(Data shown begins)
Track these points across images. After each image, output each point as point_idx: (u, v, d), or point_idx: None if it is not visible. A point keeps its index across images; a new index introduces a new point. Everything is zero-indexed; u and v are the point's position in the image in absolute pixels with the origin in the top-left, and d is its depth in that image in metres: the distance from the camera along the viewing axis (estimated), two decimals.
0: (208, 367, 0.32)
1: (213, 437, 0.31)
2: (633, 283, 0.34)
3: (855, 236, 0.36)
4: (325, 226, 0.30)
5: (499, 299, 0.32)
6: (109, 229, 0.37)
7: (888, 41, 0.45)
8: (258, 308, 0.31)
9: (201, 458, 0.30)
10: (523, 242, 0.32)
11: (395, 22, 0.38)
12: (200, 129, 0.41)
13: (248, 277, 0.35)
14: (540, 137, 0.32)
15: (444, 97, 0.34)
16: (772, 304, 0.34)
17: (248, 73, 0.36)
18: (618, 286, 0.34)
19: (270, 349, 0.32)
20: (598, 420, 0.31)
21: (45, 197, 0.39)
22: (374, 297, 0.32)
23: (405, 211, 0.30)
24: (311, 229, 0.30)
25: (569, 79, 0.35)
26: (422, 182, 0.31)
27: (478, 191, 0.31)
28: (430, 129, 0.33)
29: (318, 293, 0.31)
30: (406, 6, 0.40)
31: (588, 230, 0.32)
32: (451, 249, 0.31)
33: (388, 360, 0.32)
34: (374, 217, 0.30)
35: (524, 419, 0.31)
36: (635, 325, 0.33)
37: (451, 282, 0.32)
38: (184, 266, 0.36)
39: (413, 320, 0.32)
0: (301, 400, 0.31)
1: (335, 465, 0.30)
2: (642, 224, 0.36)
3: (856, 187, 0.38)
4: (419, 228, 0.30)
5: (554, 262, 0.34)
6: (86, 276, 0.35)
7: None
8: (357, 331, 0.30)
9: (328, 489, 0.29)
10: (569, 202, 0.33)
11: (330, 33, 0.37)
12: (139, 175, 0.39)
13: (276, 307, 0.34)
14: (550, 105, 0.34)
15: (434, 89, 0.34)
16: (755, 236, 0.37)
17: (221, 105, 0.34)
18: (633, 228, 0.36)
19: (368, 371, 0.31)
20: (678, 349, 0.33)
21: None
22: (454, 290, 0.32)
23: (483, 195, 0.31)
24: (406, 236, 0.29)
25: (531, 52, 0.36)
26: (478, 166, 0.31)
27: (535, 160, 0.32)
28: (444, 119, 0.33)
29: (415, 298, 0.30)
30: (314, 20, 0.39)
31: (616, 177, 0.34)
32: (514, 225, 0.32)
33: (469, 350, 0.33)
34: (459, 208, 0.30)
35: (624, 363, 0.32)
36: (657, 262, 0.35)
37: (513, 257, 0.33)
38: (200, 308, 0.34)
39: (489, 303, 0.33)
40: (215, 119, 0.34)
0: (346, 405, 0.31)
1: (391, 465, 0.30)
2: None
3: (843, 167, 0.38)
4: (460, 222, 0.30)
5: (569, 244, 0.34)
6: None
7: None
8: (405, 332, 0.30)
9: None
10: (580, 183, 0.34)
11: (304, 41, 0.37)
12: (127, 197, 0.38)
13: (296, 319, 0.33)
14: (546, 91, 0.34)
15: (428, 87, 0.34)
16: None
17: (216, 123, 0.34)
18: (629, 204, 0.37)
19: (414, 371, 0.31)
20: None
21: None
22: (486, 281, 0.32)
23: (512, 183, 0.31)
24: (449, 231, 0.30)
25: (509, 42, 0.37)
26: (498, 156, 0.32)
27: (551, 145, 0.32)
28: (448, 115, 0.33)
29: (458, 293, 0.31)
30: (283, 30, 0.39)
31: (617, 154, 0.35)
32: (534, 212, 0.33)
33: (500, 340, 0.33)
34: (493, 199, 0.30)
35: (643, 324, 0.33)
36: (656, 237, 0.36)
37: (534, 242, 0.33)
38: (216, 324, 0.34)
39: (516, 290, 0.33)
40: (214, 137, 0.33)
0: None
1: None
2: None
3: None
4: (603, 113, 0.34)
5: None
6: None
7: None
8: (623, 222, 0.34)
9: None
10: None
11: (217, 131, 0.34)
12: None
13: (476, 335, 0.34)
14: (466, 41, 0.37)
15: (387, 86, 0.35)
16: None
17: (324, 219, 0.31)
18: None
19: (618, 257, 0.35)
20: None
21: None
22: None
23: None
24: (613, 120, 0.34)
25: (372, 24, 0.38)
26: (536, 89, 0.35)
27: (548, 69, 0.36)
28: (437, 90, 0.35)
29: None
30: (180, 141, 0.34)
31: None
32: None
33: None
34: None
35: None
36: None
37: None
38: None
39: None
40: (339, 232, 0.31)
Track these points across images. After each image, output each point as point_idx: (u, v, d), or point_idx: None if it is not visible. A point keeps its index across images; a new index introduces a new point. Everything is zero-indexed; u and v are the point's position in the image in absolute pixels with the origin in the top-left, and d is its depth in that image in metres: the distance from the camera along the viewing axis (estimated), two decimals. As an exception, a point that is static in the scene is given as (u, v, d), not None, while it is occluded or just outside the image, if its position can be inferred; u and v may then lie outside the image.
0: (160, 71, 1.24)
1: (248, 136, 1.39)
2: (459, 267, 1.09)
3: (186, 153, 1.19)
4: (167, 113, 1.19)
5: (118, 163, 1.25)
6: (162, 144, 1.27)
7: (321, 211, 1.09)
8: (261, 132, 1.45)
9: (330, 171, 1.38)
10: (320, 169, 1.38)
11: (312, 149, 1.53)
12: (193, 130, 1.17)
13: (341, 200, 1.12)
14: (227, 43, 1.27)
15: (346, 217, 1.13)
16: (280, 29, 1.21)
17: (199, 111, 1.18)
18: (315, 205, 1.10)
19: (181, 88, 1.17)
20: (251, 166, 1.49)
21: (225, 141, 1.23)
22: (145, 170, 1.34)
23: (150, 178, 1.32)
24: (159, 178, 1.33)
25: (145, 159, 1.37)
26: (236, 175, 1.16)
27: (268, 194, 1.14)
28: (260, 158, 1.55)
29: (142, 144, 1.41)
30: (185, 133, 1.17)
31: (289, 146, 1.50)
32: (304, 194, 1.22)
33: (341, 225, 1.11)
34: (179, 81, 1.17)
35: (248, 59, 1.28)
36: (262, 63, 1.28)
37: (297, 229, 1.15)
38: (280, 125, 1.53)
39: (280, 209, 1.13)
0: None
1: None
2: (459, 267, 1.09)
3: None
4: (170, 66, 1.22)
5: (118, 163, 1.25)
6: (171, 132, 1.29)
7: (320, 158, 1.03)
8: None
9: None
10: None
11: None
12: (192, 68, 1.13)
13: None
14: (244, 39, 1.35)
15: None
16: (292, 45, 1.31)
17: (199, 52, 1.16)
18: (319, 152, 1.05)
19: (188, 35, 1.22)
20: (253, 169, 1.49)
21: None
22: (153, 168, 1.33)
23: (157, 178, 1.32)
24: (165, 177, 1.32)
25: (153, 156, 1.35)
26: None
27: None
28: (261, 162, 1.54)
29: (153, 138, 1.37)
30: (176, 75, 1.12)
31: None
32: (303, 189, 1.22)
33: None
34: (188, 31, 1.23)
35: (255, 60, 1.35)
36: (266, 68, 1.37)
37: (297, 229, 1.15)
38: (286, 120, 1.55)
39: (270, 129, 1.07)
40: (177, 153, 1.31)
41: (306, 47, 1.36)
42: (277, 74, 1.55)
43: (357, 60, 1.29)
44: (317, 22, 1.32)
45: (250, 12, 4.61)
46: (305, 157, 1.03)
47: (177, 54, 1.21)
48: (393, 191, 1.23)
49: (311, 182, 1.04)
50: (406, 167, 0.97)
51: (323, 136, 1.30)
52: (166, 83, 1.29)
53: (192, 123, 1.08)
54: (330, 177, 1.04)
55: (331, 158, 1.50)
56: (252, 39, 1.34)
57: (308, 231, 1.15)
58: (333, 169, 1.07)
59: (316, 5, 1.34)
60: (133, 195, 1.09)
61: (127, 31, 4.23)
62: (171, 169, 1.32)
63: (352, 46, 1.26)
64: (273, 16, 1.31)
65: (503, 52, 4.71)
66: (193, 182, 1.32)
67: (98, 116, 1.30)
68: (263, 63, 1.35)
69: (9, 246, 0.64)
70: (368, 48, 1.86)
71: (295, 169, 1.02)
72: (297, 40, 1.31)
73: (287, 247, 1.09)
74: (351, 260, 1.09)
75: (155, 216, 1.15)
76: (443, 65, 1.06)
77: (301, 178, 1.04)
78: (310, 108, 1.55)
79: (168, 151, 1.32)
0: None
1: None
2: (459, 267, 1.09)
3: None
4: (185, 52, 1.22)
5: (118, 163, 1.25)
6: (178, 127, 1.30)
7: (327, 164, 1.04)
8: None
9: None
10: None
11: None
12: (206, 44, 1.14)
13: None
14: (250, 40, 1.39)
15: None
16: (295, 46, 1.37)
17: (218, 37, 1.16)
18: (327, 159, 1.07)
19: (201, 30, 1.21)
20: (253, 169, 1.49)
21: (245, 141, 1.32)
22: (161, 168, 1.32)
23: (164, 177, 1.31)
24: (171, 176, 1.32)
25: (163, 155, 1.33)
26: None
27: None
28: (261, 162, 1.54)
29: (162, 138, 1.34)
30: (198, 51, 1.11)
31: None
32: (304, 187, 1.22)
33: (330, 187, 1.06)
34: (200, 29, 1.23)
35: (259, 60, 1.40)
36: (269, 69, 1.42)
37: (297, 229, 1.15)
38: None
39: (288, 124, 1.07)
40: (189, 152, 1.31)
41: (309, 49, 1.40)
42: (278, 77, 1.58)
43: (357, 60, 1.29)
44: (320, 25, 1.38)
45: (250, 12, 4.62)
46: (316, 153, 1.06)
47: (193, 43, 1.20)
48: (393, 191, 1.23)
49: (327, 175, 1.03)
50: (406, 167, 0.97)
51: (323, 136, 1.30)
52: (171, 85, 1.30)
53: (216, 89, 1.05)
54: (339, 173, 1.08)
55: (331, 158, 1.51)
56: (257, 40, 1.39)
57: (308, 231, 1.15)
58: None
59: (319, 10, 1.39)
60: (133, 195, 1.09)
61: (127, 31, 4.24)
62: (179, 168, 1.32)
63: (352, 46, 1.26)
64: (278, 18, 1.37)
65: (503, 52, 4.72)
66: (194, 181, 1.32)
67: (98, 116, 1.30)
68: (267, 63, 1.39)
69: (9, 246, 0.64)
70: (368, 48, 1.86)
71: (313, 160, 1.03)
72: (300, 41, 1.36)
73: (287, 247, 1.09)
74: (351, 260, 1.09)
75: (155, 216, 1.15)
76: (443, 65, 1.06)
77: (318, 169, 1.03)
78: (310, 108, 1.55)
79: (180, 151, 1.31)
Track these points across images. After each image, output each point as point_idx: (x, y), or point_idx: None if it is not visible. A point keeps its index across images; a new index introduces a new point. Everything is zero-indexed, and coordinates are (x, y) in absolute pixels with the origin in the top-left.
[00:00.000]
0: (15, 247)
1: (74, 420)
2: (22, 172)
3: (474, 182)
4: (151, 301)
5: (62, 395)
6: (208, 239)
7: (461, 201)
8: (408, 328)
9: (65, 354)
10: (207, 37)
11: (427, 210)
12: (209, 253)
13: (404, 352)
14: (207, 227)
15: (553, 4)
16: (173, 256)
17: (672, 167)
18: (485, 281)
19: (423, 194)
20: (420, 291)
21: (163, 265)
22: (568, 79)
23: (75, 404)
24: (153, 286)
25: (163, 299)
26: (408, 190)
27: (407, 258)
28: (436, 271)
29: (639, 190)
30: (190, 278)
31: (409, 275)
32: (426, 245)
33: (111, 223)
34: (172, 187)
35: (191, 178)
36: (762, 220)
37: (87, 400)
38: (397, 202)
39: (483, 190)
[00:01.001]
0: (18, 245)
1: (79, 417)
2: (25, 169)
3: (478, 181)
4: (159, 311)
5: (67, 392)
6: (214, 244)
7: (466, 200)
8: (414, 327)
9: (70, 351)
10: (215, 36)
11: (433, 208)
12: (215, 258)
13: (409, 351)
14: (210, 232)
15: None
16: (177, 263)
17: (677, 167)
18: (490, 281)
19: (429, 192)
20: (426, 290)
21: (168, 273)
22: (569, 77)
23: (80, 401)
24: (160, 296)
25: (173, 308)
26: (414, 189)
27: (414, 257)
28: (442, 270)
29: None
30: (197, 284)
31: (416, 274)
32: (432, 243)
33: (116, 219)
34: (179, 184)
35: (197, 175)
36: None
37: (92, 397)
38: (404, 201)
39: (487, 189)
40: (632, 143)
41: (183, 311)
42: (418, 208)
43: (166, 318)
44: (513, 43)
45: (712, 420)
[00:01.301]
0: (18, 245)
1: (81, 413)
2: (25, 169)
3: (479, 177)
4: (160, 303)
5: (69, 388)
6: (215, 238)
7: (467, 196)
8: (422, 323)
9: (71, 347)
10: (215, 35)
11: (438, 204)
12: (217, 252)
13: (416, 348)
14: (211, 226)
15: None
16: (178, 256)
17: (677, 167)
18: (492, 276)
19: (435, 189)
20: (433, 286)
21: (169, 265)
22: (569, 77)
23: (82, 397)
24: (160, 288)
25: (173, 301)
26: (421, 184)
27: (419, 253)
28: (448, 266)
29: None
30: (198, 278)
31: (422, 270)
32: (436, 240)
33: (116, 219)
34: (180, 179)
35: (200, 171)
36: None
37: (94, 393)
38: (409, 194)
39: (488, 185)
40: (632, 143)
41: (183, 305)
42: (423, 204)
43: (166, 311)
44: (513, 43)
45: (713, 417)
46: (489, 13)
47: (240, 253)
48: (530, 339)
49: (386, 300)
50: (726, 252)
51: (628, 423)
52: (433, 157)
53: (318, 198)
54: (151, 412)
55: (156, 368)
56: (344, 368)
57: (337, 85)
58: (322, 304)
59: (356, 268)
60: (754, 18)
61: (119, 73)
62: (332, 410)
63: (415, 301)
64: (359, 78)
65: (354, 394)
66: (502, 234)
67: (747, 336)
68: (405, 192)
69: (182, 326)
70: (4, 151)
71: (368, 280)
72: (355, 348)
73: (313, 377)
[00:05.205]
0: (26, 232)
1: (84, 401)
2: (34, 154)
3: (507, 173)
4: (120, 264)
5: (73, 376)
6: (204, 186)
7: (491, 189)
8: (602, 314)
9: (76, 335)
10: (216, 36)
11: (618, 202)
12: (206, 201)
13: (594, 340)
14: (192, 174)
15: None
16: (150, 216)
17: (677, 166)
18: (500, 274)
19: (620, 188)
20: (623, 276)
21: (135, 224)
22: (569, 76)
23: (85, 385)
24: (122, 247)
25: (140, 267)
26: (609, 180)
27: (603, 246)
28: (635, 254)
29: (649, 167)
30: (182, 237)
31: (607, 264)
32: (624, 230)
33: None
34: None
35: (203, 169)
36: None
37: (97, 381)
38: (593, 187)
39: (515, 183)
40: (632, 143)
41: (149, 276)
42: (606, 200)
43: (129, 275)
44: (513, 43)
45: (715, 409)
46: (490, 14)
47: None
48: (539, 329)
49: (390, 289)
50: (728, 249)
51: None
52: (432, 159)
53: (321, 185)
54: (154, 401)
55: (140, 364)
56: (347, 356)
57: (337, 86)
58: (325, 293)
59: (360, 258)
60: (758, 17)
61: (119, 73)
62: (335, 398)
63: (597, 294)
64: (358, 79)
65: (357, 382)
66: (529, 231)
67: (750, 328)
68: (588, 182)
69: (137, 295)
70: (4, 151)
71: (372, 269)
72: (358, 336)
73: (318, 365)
(Data shown ends)
What to produce ▸
Quote every line from the beginning of the entries up to and including the line that contains "2: (633, 283, 0.34)".

Response area ▸
Track these points across images. After each image, output each point as point_idx: (u, v, d), or point_idx: None if it is not visible. A point keeps its index across images; a new index introduces a new point. Everything is zero-indexed; u and v are the point's position in the image in absolute pixels with the origin in the top-left, and d is its depth in that image in metres: the distance from the camera along the viewing axis (estimated), two decimals.
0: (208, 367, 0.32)
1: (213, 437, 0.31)
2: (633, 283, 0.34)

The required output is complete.